The moon was actually one of Miceli’s references for the collection. In 1971, Emilio Pucci, who didn’t lack multitasking curiosity, designed a patch the astronauts of the Apollo 15 moon mission wore on their uniforms. Picking up on the theme, she worked on translucent, iridescent crackle textures, having silk twill laminated with a layer of golden foil, or ripstop treated to a frosted effect. The shimmering fabrics were rendered into a series of round-shaped, balloon silhouettes that paid homage to the Space-Age look Pucci referenced in the ’60s. They made for the theatrical high note of the see-now, buy-now show, that otherwise pivoted around more cheerfully pragmatic propositions of wardrobe-ready separates, delightful minidresses with raffia feather appliqués, body-con knit looks, and laser-cut washed denim.

Miceli firmly believes that Pucci has to be positioned as the go-to resort label, a game plan that sits well with its colorful, optimistic joie de vivre. While keeping its jet-set allure, she’s opening it up to a wider, more diverse, and younger fan base. The American rappers Ice Spice and Saint JHN, the Korean singer Jeon So-min, and Wednesday actress Emma Meyers were in the audience, clearly captivated by the show’s finale of sexy catsuits in luscious stretch jersey, printed with the archival patterns Miceli had re-colored in a new eye-popping palette. Layered with abundant gold-chain body jewelry, they’d be surefire stage performance material.

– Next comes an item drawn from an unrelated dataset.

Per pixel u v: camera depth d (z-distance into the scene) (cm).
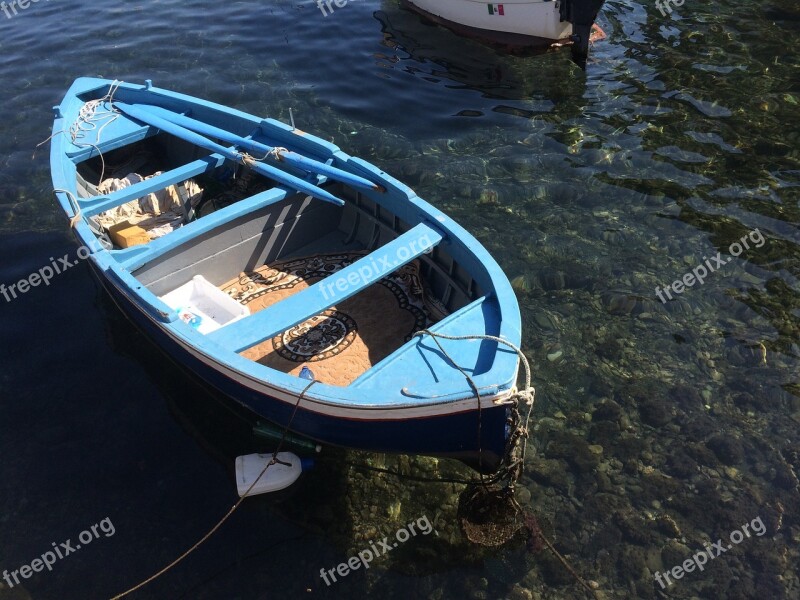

Air was another theme Miceli wanted to explore. “We need air, air, air,” she enthused at a preview. “Air—it’s a metaphor for freedom, but it’s also an actual environmental concern.” The show’s first look was a flowing parachute-like caftan printed in the Pucci pesce motifs, worn by a model standing on a canoe slowly making its way on the Arno to the catwalk set on the banks. It was proof of Miceli’s penchant for a good coup-de-théâtre. But she doesn’t like to be labeled. “I don’t want to be stuck in a format,” she said. So who knows what to expect next season from the ebullient Miceli? We’re surely up for more surprises.